In April 2003, two Toyota Land Cruisers had arrived, bearing officials from the giant state oil firm. According to Zheng, the leader of the party asserted claims over the wells. "He said, 'This is my personal asset,' " Zheng recalled. "He was extremely angry, rude and unpleasant. He vowed that he would put us out of business."

Zheng thought the local government would protect them. "Here, it's all about personal relationships," he said. "We pay our taxes. Why would they want us to stop?"

But the Tarim Oil Field Authority -- a local CNPC subsidiary -- soon filed a report with Xinjiang provincial authorities declaring that the venture had exceeded its rights to collect oil, according to investors. In late 2003, after an investigation, Kuche authorities ordered a shutdown. The venture pulled strings with local officials to resume less than a month later, but when CNPC found out the following year, another shutdown was imposed.

As the cat-and-mouse game continued, central government officials flew to Kuche in October 2004 to meet with local leaders and the private investors. They returned to Beijing without issuing a judgment.

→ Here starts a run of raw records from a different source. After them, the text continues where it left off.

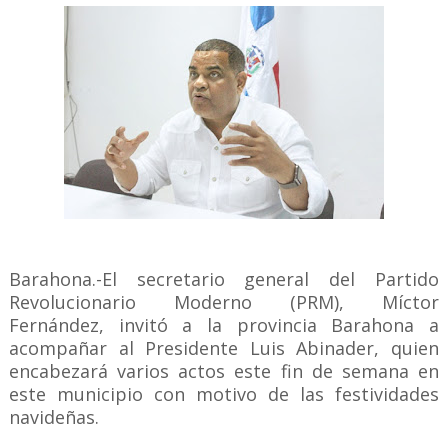
Barahona.-El secretario general del Partido
Revolucionario Moderno (PRM), Míctor
Fernández, invitó a la provincia Barahona a
acompañar al Presidente Luis Abinader, quien
encabezará varios actos este fin de semana en
este municipio con motivo de las festividades
navideñas.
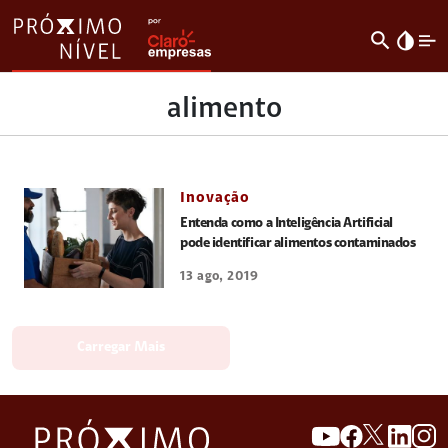
search
invert_colors
alimento
Inovação
Entenda como a Inteligência Artificial
pode identificar alimentos contaminados
13 ago, 2019
Carregar Mais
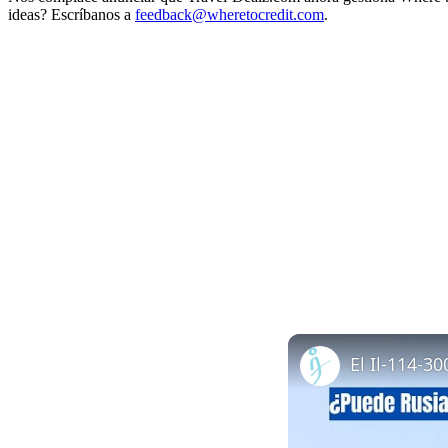
ideas? Escríbanos a
feedback@wheretocredit.com
.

This May, working teams returned to Kuche for further investigation.

And the latest chapter of the story has the issue decided seemingly in favor of the CNPC, with the investors contesting the interpretation of a government decision and playing the ethnic card:

Summer brought a decision: a July 29 document signed by 10 central government ministries. "The oil wells and land ownership should be returned from the unqualified enterprises," the state decreed -- seemingly a victory for CNPC. But the private investors, hoping for more time, are focusing on the section of the ruling that addresses the sensitivity of the involvement of ethnic minorities in the project: "In order to maintain unity among different minority groups and preserve regional stability, the parties should negotiate with CNPC fully and seriously."

So far, no talks have been scheduled. At the oil field, the pumps still groan, depositing a trickle into pools carved into the desert floor.

Hopefully we will get a follow up story sometime.